[Records from a data collection]
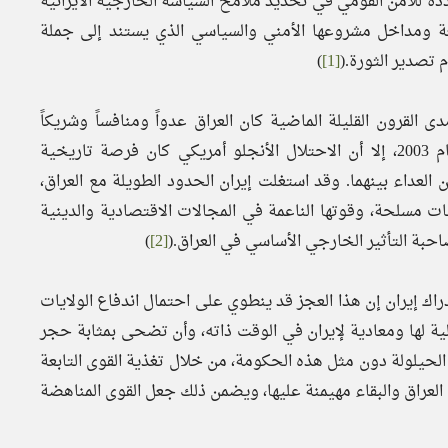
ة للأمن القومي في تحديد ملامح السياسة الخارجية الايرانية
يعة ومداخل مشروعها الأمني والسياسي الذي يستند إلى جملة
 تصدير الثورة.(
[1]
)
مدى القرون القليلة الماضية كان العراق عدواً ومنافساً وشريكاً
استراتيجياً، وقد عارضت إيران الغزو الأمريكي للعراق في عام 2003، إلا أن الاحتلال الأنجلو أمريكي كان فرصة تاريخية
ن العداء بينهما. وقد استغلت إيران الحدود الطويلة مع العراق،
ات مسلحة، وقوتها الناعمة في المجالات الاقتصادية والدينية
احبة التأثير الخارجي الأساسي في العراق.(
[2]
)
راك إيران إن هذا العجز قد ينطوي على احتمال اندفاع الولايات
ية لها ومعادية لإيران في الوقت ذاته، وأن تضحى بمثابة حجر
الحيلولة دون مثل هذه الحكومة، من خلال تغذية القوى التابعة
ي العراق والبقاء مهيمنة عليها، ويضمن ذلك جعل القوى المناهضة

[TASK BRIEF] Reproduce the entries from the beginning up to and including the line containing "مدى القرون القليلة", substituting "الوطني" for "القومي" and leaving everything else unchanged. Omit the pictures from your answer.

[ANSWER BOX]
ة للأمن الوطني في تحديد ملامح السياسة الخارجية الايرانية
يعة ومداخل مشروعها الأمني والسياسي الذي يستند إلى جملة
 تصدير الثورة.(
[1]
)
مدى القرون القليلة الماضية كان العراق عدواً ومنافساً وشريكاً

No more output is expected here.